Saint-Ouen Luttes
ALSTOM SAINT-OUEN
« Sortir de l'usine, voilà ce qu'il faut faire »
Bruxelles - 10 avril
J'étais à la manif européenne des Alstom. Des usines de six pays étaient représentées Angleterre, Belgique, Allemagne, Espagne, France, Italie. Ce que je retiendrai surtout de cette journée, c'est ce que m'ont raconté les gars de Lys-lez-Lannois. Je crois que c'était eux, proportionnellement, les plus nombreux à la manif: 216 pour une usine de 330 personnes, c'est beaucoup. Plus que Saint-Ouen (un car) et La Courneuve (trois cars). I1 faut dire que leur boîte est menacée de fermeture. L'Alstom cherche un repreneur ! (Ils fabriquent des chaudières pour centrales et usines d'incinération). Ils me racontaient qu'en 1992, ils ont fait plusieurs semaines de grève contre des licenciements. Assemblée générale tous les matins, et, chaque jour, "visite" de boîtes : La Lainière, La Redoute, etc. A l'époque, ils s'appelaient Stein Industrie. Et ils ont fait parler d'eux, ils ont gagné la sympathie de beaucoup de travailleurs, mais sans plus. Actuellement, ils visent l'union avec deux autres boîtes relativement proches, frappées elles aussi par des plans "sociaux" : Claes-Poclain (machines agricoles) et Unilever. Là, ce sera vraiment une unité de lutte. En plus, le climat social n'est plus tout à fait le même : nous sommes dans l'après novembre décembre 1995. Le secteur public bouge (profs, hôpitaux, Impôts, Poste, etc.).
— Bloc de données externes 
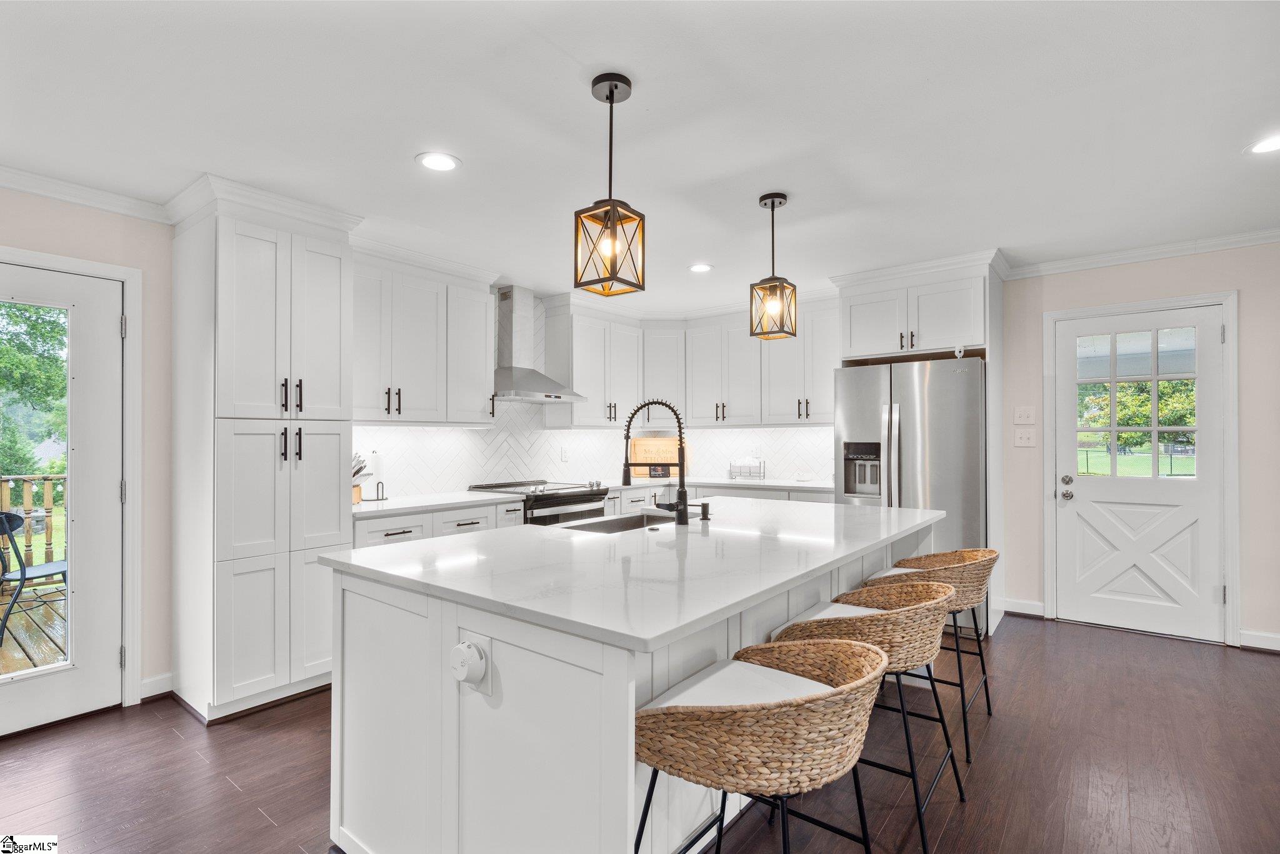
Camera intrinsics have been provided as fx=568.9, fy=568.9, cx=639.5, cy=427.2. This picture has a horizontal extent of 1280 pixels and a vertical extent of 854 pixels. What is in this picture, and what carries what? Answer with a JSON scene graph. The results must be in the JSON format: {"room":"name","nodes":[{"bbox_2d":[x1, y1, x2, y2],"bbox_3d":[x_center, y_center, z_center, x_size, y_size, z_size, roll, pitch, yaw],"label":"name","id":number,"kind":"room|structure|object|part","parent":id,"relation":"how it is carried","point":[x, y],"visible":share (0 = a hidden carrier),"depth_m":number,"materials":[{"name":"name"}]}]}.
{"room":"kitchen","nodes":[
{"label":"kitchen","id":0,"kind":"room"},
{"bbox_2d":[1,183,176,715],"bbox_3d":[-3.121,0.097,2.086,0.138,2.497,5.269,0,-1,38],"label":"left wall","id":1,"kind":"structure","parent":0,"point":[54,212],"depth_m":2.81,"materials":[{"name":"beige paint"}]},
{"bbox_2d":[0,255,126,736],"bbox_3d":[-2.832,0.332,2.434,0.120,2.031,0.912,0,-1,38],"label":"glass door","id":2,"kind":"structure","parent":1,"relation":"in","point":[111,645],"depth_m":2.69,"materials":[{"name":"white"}]},
{"bbox_3d":[-2.760,0.258,2.472,0.051,1.710,0.579,0,-1,38],"label":"glass panel","id":3,"kind":"part","parent":2,"relation":"part of","materials":[{"name":"glass"}]},
{"bbox_2d":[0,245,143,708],"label":"door frame","id":4,"kind":"structure","parent":1,"relation":"attached to","point":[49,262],"depth_m":2.77,"materials":[{"name":"white paint"}]},
{"bbox_2d":[0,164,174,223],"bbox_3d":[-3.288,-1.089,1.675,0.079,0.084,3.234,0,-1,38],"label":"crown molding","id":5,"kind":"structure","parent":1,"relation":"attached to","point":[16,185],"depth_m":2.63,"materials":[{"name":"white paint"}]},
{"bbox_2d":[138,671,173,700],"bbox_3d":[-2.506,1.303,2.756,0.018,0.102,0.404,0,-1,38],"label":"baseboard","id":6,"kind":"structure","parent":1,"relation":"attached to","point":[154,693],"depth_m":2.85,"materials":[{"name":"white paint"}]},
{"bbox_2d":[353,298,840,497],"bbox_3d":[-0.307,-0.254,4.655,0.956,1.550,2.474,0,-1,38],"label":"kitchen wall","id":7,"kind":"structure","parent":0,"point":[407,434],"depth_m":4.70,"materials":[{"name":"white"}]},
{"bbox_2d":[350,249,496,423],"bbox_3d":[-1.487,-0.531,3.715,0.378,1.036,1.132,0,-1,38],"label":"upper cabinet","id":8,"kind":"object","parent":7,"relation":"attached to","point":[372,404],"visible":0.8,"depth_m":3.58,"materials":[{"name":"white paint"}]},
{"bbox_2d":[492,286,584,403],"bbox_3d":[-0.879,-0.657,4.433,0.511,0.875,0.776,0,-1,38],"label":"range hood","id":9,"kind":"object","parent":7,"relation":"attached to","point":[537,387],"visible":0.92,"depth_m":4.39,"materials":[{"name":"silver metal"}]},
{"bbox_2d":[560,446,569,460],"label":"wall outlet","id":10,"kind":"object","parent":7,"relation":"attached to","point":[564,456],"visible":0.99,"depth_m":4.91,"materials":[{"name":"white plastic"}]},
{"bbox_2d":[553,292,837,430],"bbox_3d":[0.502,-0.536,4.913,2.296,1.072,1.394,0,-1,38],"label":"upper cabinet","id":11,"kind":"object","parent":7,"relation":"attached to","point":[579,377],"visible":0.83,"depth_m":5.01,"materials":[{"name":"white paint"}]},
{"bbox_2d":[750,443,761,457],"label":"wall outlet","id":12,"kind":"object","parent":7,"relation":"attached to","point":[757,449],"visible":0.99,"depth_m":5.19,"materials":[{"name":"white plastic"}]},
{"bbox_2d":[0,0,1279,311],"bbox_3d":[0.387,-1.203,1.508,6.445,0.102,7.492,0,-1,38],"label":"ceiling","id":13,"kind":"structure","parent":0,"point":[404,147],"depth_m":2.13,"materials":[{"name":"white paint"}]},
{"bbox_2d":[415,151,461,171],"bbox_3d":[-0.864,-1.139,2.444,0.188,0.007,0.188,0,-1,38],"label":"recessed light","id":14,"kind":"object","parent":13,"relation":"in","point":[437,162],"visible":0.99,"depth_m":2.44,"materials":[{"name":"white"}]},
{"bbox_2d":[574,71,644,296],"bbox_3d":[-0.099,-0.803,1.900,0.181,0.709,0.180,0,-1,38],"label":"pendant light","id":15,"kind":"object","parent":13,"relation":"hanging from","point":[612,93],"visible":1,"depth_m":1.88,"materials":[{"name":"black metal"}]},
{"bbox_2d":[687,262,713,272],"bbox_3d":[0.427,-1.125,4.018,0.185,0.007,0.185,0,-1,38],"label":"recessed light","id":16,"kind":"object","parent":13,"relation":"in","point":[702,267],"visible":0.99,"depth_m":4.01,"materials":[{"name":"white"}]},
{"bbox_2d":[749,191,798,340],"bbox_3d":[0.659,-0.794,2.816,0.179,0.706,0.177,0,-1,38],"label":"pendant light","id":17,"kind":"object","parent":13,"relation":"hanging from","point":[772,205],"visible":1,"depth_m":2.79,"materials":[{"name":"black metal"}]},
{"bbox_2d":[1244,134,1279,154],"bbox_3d":[2.613,-1.165,2.334,0.192,0.007,0.191,0,-1,38],"label":"recessed light","id":18,"kind":"object","parent":13,"relation":"in","point":[1270,145],"visible":0.99,"depth_m":2.36,"materials":[{"name":"white"}]},
{"bbox_2d":[0,611,1279,853],"bbox_3d":[0.318,1.355,1.357,6.263,0.079,7.683,0,-1,38],"label":"floor","id":19,"kind":"structure","parent":0,"point":[266,827],"depth_m":2.22,"materials":[{"name":"brown wood"}]},
{"bbox_2d":[171,186,356,723],"bbox_3d":[-1.920,0.138,2.942,0.682,2.441,0.678,0,-1,38],"label":"pantry cabinet","id":20,"kind":"object","parent":19,"relation":"on","point":[241,257],"visible":0.96,"depth_m":2.70,"materials":[{"name":"white paint"}]},
{"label":"pulls","id":21,"kind":"part","parent":20,"relation":"part of","materials":[{"name":"black metal"}]},
{"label":"bar pulls","id":22,"kind":"part","parent":20,"relation":"part of","materials":[{"name":"metal"}]},
{"bbox_2d":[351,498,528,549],"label":"base cabinet","id":23,"kind":"object","parent":19,"relation":"on","point":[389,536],"visible":0.12,"depth_m":3.33,"materials":[{"name":"white paint"}]},
{"bbox_2d":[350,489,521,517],"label":"countertop","id":24,"kind":"structure","parent":23,"relation":"on","point":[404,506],"depth_m":3.47,"materials":[{"name":"white stone"}]},
{"bbox_2d":[351,451,370,504],"bbox_3d":[-1.745,0.290,3.443,0.242,0.309,0.173,0,-1,38],"label":"knife block","id":25,"kind":"object","parent":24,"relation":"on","point":[357,499],"visible":0.43,"depth_m":3.42,"materials":[{"name":"wood"}]},
{"bbox_2d":[367,449,387,500],"bbox_3d":[-1.660,0.294,3.520,0.138,0.302,0.169,0,-1,38],"label":"paper towel holder","id":26,"kind":"object","parent":24,"relation":"on","point":[377,466],"visible":0.96,"depth_m":3.51,"materials":[{"name":"metal"}]},
{"bbox_2d":[468,478,611,525],"bbox_3d":[-0.733,0.884,4.318,0.751,0.940,0.819,0,-1,38],"label":"range","id":27,"kind":"object","parent":19,"relation":"on","point":[587,501],"visible":0.23,"depth_m":4.13,"materials":[{"name":"silver metal"}]},
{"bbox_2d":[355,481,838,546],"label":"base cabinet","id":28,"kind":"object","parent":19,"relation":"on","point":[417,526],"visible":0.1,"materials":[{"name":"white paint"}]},
{"bbox_2d":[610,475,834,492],"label":"countertop","id":29,"kind":"structure","parent":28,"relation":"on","point":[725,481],"depth_m":4.76,"materials":[{"name":"white stone"}]},
{"bbox_2d":[629,436,688,478],"bbox_3d":[0.184,0.290,5.494,0.316,0.387,0.175,0,-1,38],"label":"cutting board","id":30,"kind":"object","parent":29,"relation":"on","point":[637,441],"visible":0.73,"depth_m":5.47,"materials":[{"name":"brown wood"}]},
{"bbox_2d":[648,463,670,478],"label":"smart display","id":31,"kind":"object","parent":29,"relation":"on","point":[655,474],"visible":0.82,"depth_m":5.23,"materials":[{"name":"black"}]},
{"bbox_2d":[728,458,766,480],"bbox_3d":[0.975,0.368,5.163,0.287,0.180,0.166,0,-1,38],"label":"wire basket","id":32,"kind":"object","parent":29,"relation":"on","point":[735,471],"visible":1,"depth_m":5.12,"materials":[{"name":"metal"}]},
{"bbox_2d":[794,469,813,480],"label":"small dish","id":33,"kind":"object","parent":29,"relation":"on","point":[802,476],"visible":1,"depth_m":4.76,"materials":[{"name":"white"}]},
{"bbox_2d":[327,512,933,853],"bbox_3d":[0.236,0.882,2.437,1.308,0.894,2.462,0,-1,38],"label":"kitchen island","id":34,"kind":"object","parent":19,"relation":"on","point":[432,625],"visible":0.6,"depth_m":1.55,"materials":[{"name":"white paint"}]},
{"bbox_2d":[449,638,490,690],"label":"air freshener","id":35,"kind":"object","parent":34,"relation":"attached to","point":[469,653],"visible":0.98,"depth_m":1.42,"materials":[{"name":"white plastic"}]},
{"bbox_2d":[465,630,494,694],"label":"wall outlet","id":36,"kind":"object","parent":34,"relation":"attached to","point":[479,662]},
{"bbox_2d":[316,493,947,653],"bbox_3d":[0.207,0.434,2.417,1.418,0.037,2.306,0,-1,38],"label":"island countertop","id":37,"kind":"structure","parent":34,"relation":"on","point":[717,529],"depth_m":1.74,"materials":[{"name":"white stone"}]},
{"bbox_2d":[558,511,673,533],"bbox_3d":[-0.052,0.542,2.556,0.435,0.199,0.711,0,-1,38],"label":"sink","id":38,"kind":"object","parent":37,"relation":"in","point":[634,524],"visible":0.22,"depth_m":2.79,"materials":[{"name":"silver metal"}]},
{"bbox_2d":[620,398,691,525],"bbox_3d":[0.062,0.148,2.537,0.249,0.551,0.161,0,-1,38],"label":"kitchen faucet","id":39,"kind":"object","parent":37,"relation":"on","point":[682,486],"visible":1,"depth_m":2.51,"materials":[{"name":"black metal"}]},
{"bbox_2d":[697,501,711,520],"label":"soap dispenser","id":40,"kind":"object","parent":37,"relation":"on","point":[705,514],"visible":0.99,"depth_m":2.60,"materials":[{"name":"black metal"}]},
{"bbox_2d":[633,636,893,853],"bbox_3d":[0.292,0.924,1.358,0.563,0.803,0.544,0,-1,38],"label":"bar stool","id":41,"kind":"object","parent":19,"relation":"on","point":[837,693],"visible":1,"depth_m":1.19,"materials":[{"name":"brown wicker"}]},
{"bbox_2d":[768,580,967,850],"bbox_3d":[0.794,0.936,1.982,0.582,0.774,0.556,0,-1,38],"label":"bar stool","id":42,"kind":"object","parent":19,"relation":"on","point":[915,590],"visible":0.68,"depth_m":1.82,"materials":[{"name":"brown wicker"}]},
{"bbox_2d":[833,356,986,629],"bbox_3d":[1.963,0.450,4.097,0.926,1.777,0.847,0,-1,38],"label":"refrigerator","id":43,"kind":"object","parent":19,"relation":"on","point":[932,387],"visible":0.61,"depth_m":3.74,"materials":[{"name":"silver metal"}]},
{"bbox_2d":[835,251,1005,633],"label":"refrigerator cabinet","id":44,"kind":"object","parent":19,"relation":"on","point":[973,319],"visible":0.68,"depth_m":3.87,"materials":[{"name":"white paint"}]},
{"bbox_2d":[864,544,999,758],"bbox_3d":[1.320,0.941,2.585,0.571,0.784,0.554,0,-1,38],"label":"bar stool","id":45,"kind":"object","parent":19,"relation":"on","point":[988,700],"visible":0.57,"depth_m":2.43,"materials":[{"name":"wicker"}]},
{"bbox_2d":[998,240,1279,654],"bbox_3d":[3.531,0.083,3.583,5.187,2.513,0.141,0,-1,38],"label":"right wall","id":46,"kind":"structure","parent":0,"point":[1243,580],"depth_m":3.56,"materials":[{"name":"beige paint"}]},
{"bbox_2d":[1001,596,1045,616],"bbox_3d":[2.738,1.292,4.100,0.308,0.105,0.017,0,-1,38],"label":"baseboard","id":47,"kind":"structure","parent":46,"relation":"attached to","point":[1030,605],"depth_m":4.09,"materials":[{"name":"white paint"}]},
{"bbox_2d":[1013,405,1035,423],"bbox_3d":[2.697,-0.087,3.991,0.122,0.123,0.019,0,-1,38],"label":"light switch","id":48,"kind":"object","parent":46,"relation":"attached to","point":[1023,412],"visible":0.97,"depth_m":3.99,"materials":[{"name":"white plastic"}]},
{"bbox_2d":[1013,428,1036,446],"bbox_3d":[2.695,0.077,3.980,0.117,0.118,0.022,0,-1,38],"label":"light switch","id":49,"kind":"object","parent":46,"relation":"attached to","point":[1023,439],"visible":0.98,"depth_m":3.98,"materials":[{"name":"white plastic"}]},
{"bbox_2d":[1053,306,1223,642],"bbox_3d":[3.258,0.307,3.762,0.872,2.050,0.135,0,-1,38],"label":"door","id":50,"kind":"structure","parent":46,"relation":"in","point":[1170,491],"depth_m":3.75,"materials":[{"name":"white paint"}]},
{"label":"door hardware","id":51,"kind":"part","parent":50,"relation":"part of","materials":[{"name":"silver metal"}]},
{"bbox_2d":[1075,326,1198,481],"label":"door window","id":52,"kind":"structure","parent":50,"relation":"in","point":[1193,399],"depth_m":3.69,"materials":[{"name":"clear glass"}]},
{"bbox_2d":[999,227,1279,279],"bbox_3d":[3.761,-1.122,3.154,3.028,0.079,0.083,0,-1,38],"label":"crown molding","id":53,"kind":"structure","parent":46,"relation":"attached to","point":[1108,257],"depth_m":3.65,"materials":[{"name":"white paint"}]},
{"bbox_2d":[1041,288,1241,646],"bbox_3d":[3.296,0.258,3.798,0.966,2.165,0.151,0,-1,38],"label":"door frame","id":54,"kind":"structure","parent":46,"relation":"attached to","point":[1195,299],"depth_m":3.58,"materials":[{"name":"white paint"}]},
{"bbox_2d":[1238,629,1279,651],"bbox_3d":[4.367,1.272,2.866,1.886,0.101,0.016,0,-1,38],"label":"baseboard","id":55,"kind":"structure","parent":46,"relation":"attached to","point":[1265,640],"depth_m":3.41,"materials":[{"name":"white paint"}]},
{"label":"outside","id":56,"kind":"structure","parent":0,"visible":0},
{"label":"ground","id":57,"kind":"structure","parent":56,"visible":0},
{"bbox_2d":[0,584,68,675],"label":"deck","id":58,"kind":"structure","parent":57,"relation":"on","point":[21,663],"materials":[{"name":"brown wood"}]},
{"bbox_2d":[0,473,64,583],"bbox_3d":[-5.994,0.902,4.165,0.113,1.037,5.810,0,-1,38],"label":"deck railing","id":59,"kind":"object","parent":58,"relation":"on","point":[4,496],"visible":0.49,"depth_m":5.01,"materials":[{"name":"brown wood"}]},
{"bbox_2d":[0,508,66,646],"bbox_3d":[-4.133,0.970,3.864,0.615,0.877,0.567,0,-1,-8],"label":"patio chair","id":60,"kind":"object","parent":58,"relation":"on","point":[6,524],"visible":0.74,"depth_m":3.73,"materials":[{"name":"metal"}]},
{"bbox_2d":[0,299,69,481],"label":"tree","id":61,"kind":"object","parent":57,"relation":"on","point":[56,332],"visible":0.53,"depth_m":10.39,"materials":[{"name":"green plant"}]},
{"bbox_2d":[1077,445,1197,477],"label":"fence","id":62,"kind":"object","parent":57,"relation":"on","point":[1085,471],"visible":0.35,"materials":[{"name":"black metal"}]},
{"bbox_2d":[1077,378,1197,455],"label":"tree","id":63,"kind":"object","parent":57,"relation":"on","point":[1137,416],"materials":[{"name":"green plant"}]}
]}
Un petit risque d'extension dans le secteur privé, il n'a que ça qui pourrait leur faire peur, au patronat comme au gouvernement. Que des travailleurs menacés de licenciements réagissent, c'est normal, pour eux. Qu'il faille cracher quelques millions pour faire passer la pilule, c'est inévitable. Qu'il y ait des dégâts matériels, même, peu importe, les assurances assurent. Mais que le mouvement de lutte commence à s'étendre, ça, c'est inquiétant ! Les Lys-lez-Lannoy ont la bonne tactique. Et ils ont pour eux un climat favorable.
Saint-0uen - ll avril
Nous faisons d'abord un tour dans les ateliers (de TSO, transformateurs Saint-0uen), ce qui nous permet de constater qu'il n'y a presque plus personne à travailler. Nous descendons l'avenue Gabriel Péri derrière notre banderole jusqu'au marché Ottino. Un retraité de l'atelier Bobinage, audonien, rejoint notre cortège, puis un ouvrier qui vient d'être opéré, puis une chômeuse ! Des tracts sont distribués en expliquant la situation de l'emploi sur le site Alstom, et en invitant à la conférence de presse prévue à la sortie de l'usine demain à 16 heures.
Saint-0uen - 13 avril
Trompette, défilé et distribution de tracts : cette fois, c'est nous qui sommes surpris, dans l'atelier, de voir passer les "extemalisés" de la SIF (Alstom - Signalisation Ferroviaire). Ils sont venus d'Argenteuil et de Saint-Denis. "Réintégration par l'Alstom des 216 salariés externalisés", demande leur tract. "Vendus" par l'Alstom et déménagés de Saint-Ouen en 1998, ils ont démarré leur mouvement de lutte le jour (fin novembre 1999) où leur patron a convoqué les délégués pour annoncer : "Désolé, il y a un petit problème, il n'y a plus d'argent pour verser vos salaires !"
"C'est ça qu'il faut faire, foutre la merde dans les autres boîtes", me dit un jeune qui bosse avec moi. Je ne sais pas si c'est spécialement à l'Alstom ou à Saint-Ouen, mais cette semaine, le vent qui soufflait poussait à sortir de l'usine pour rencontrer les autres travailleurs, pour partager notre mécontentement.
Loïc
Rectificatif : dans l'article sur l'Alstom de SOL n°2, le lecteur aura corrigé de lui-même, ABB-Alstom-Power compte 54 000 salariés et non 54 et avec les salariés de l'Alstom cela fait au total 145 000 salariés et non 145.